====== DATA PROVIDED ======

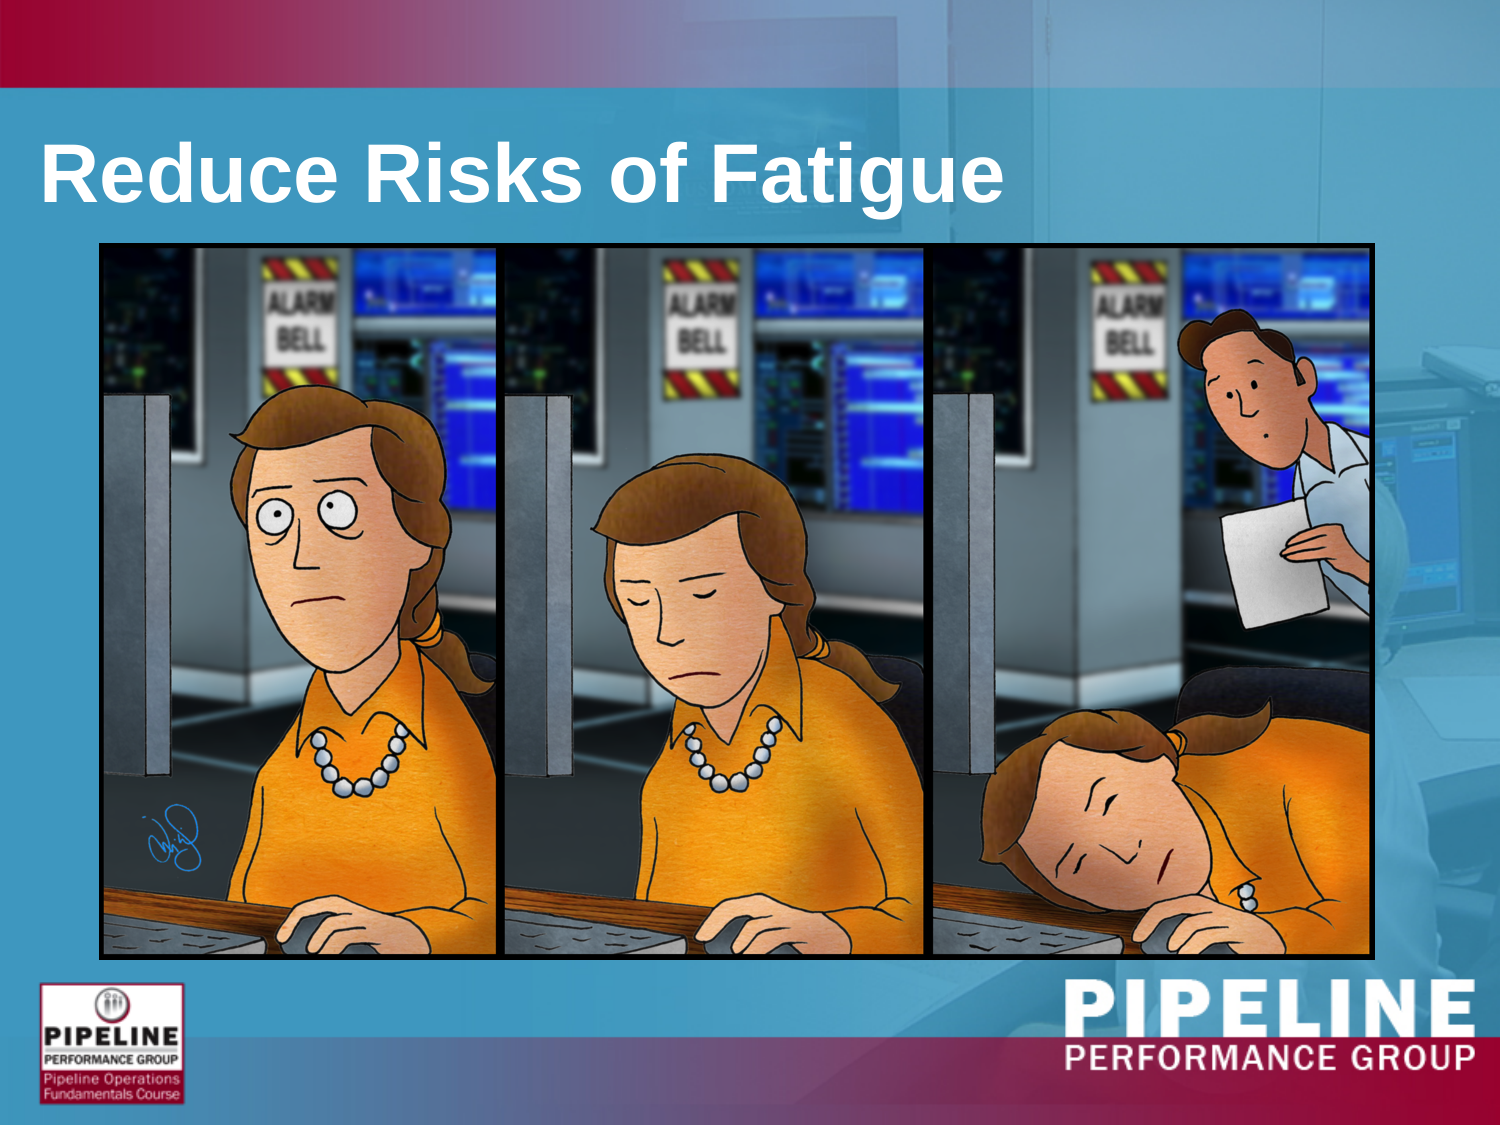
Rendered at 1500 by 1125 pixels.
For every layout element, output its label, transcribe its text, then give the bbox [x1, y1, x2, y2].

======
====== DATA PROVIDED ======

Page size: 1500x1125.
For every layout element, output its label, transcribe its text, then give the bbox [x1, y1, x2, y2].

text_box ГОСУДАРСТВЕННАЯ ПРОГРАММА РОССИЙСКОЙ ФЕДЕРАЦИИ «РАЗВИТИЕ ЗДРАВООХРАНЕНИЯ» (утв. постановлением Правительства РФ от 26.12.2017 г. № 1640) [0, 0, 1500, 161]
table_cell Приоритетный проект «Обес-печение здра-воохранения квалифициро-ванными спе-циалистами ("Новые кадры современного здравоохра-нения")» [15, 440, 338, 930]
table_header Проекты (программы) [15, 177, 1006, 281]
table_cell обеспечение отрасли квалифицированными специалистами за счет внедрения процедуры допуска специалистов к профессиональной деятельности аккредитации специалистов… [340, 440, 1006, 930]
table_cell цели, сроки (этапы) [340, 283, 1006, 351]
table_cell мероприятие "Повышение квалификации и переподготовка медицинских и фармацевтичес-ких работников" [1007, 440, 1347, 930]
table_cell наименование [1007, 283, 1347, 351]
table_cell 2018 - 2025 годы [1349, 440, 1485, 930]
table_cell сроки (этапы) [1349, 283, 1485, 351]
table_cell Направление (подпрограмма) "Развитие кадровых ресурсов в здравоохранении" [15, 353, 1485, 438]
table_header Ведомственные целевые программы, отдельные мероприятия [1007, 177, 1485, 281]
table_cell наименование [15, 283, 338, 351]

======
====== DATA PROVIDED ======

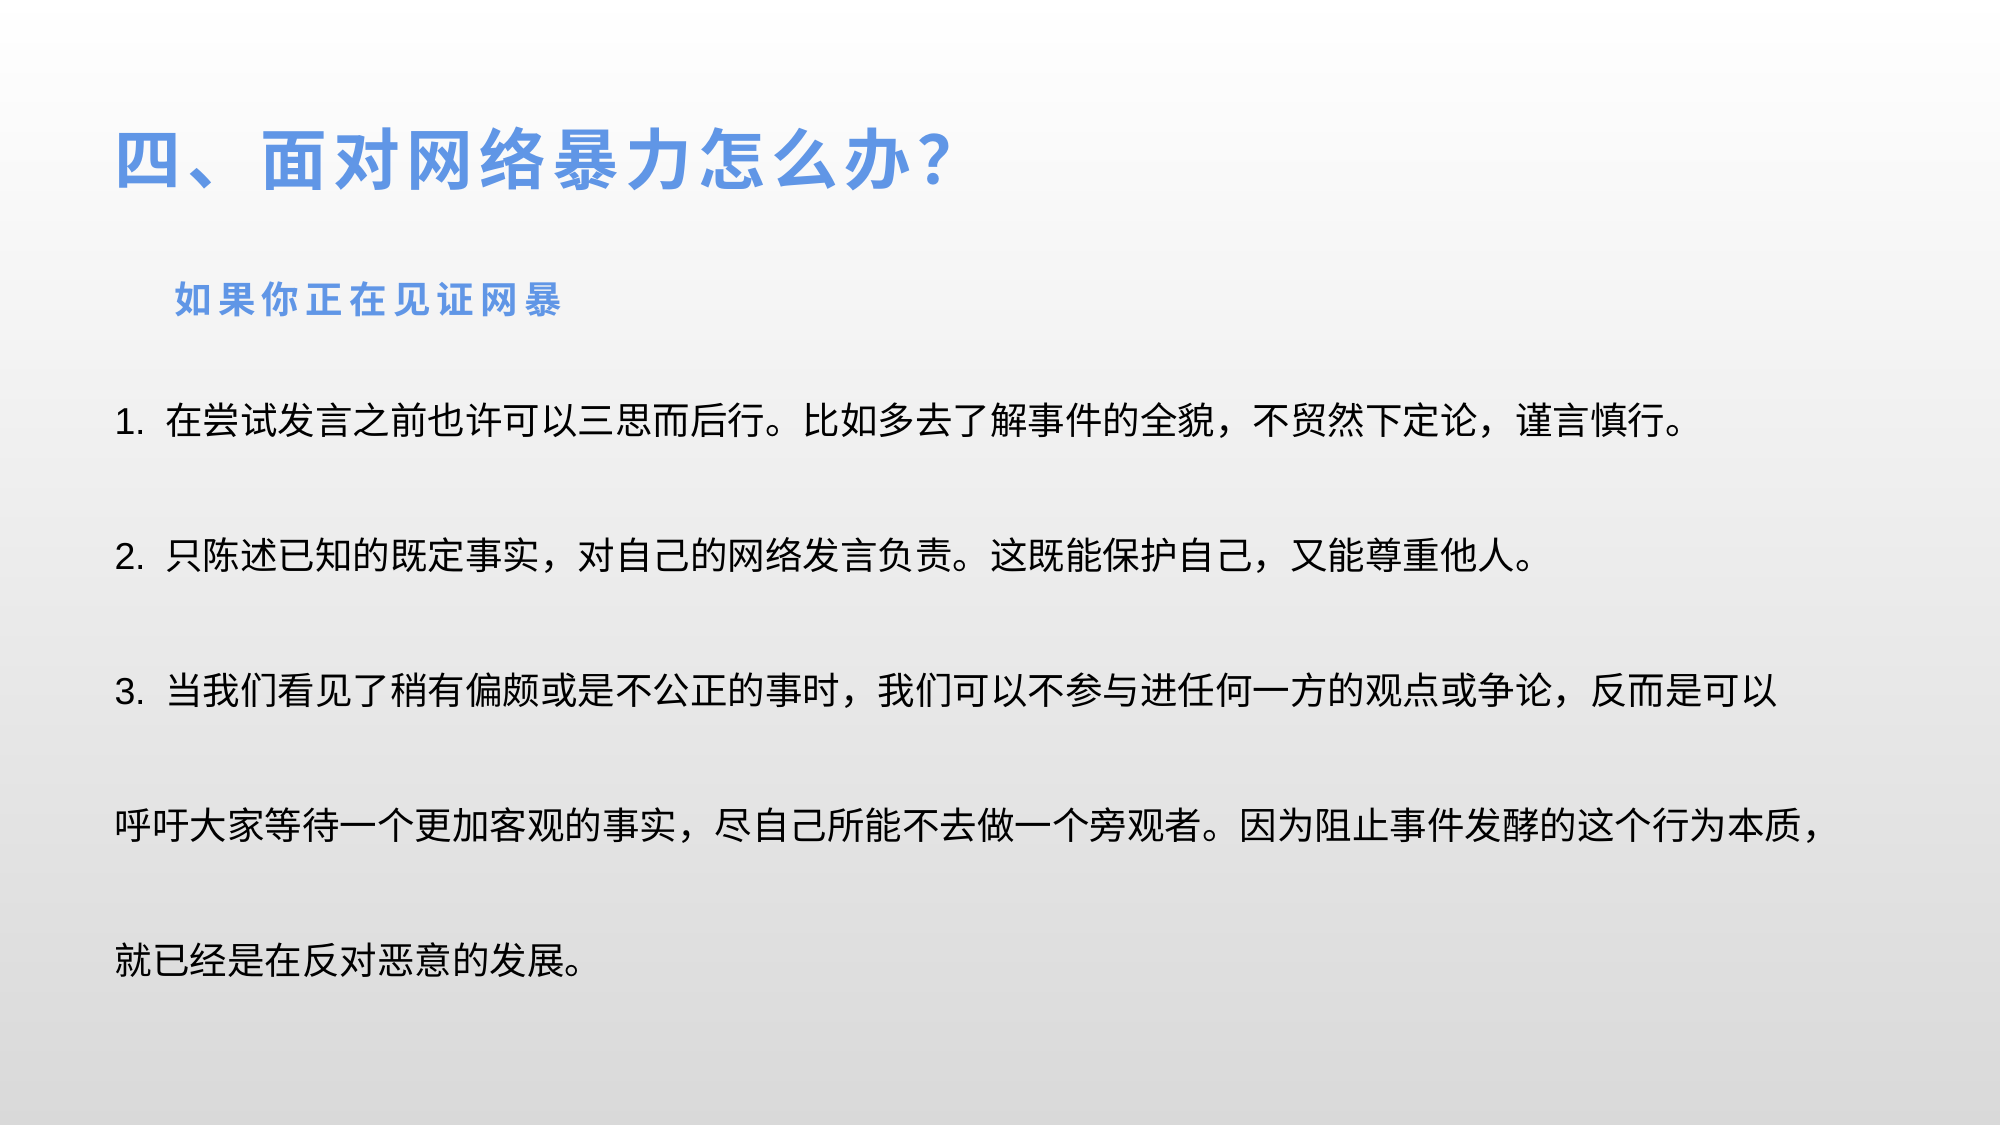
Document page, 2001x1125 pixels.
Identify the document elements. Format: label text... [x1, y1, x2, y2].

======

### DIRECTIONS:
Starting at the line with "Document page, 2001x1125 pixels." and ending at the line with "Identify the document", print each line of the listing above exactly, with no other lines.

### TASK OUTPUT:
Document page, 2001x1125 pixels.
Identify the document elements. Format: label text... [x1, y1, x2, y2].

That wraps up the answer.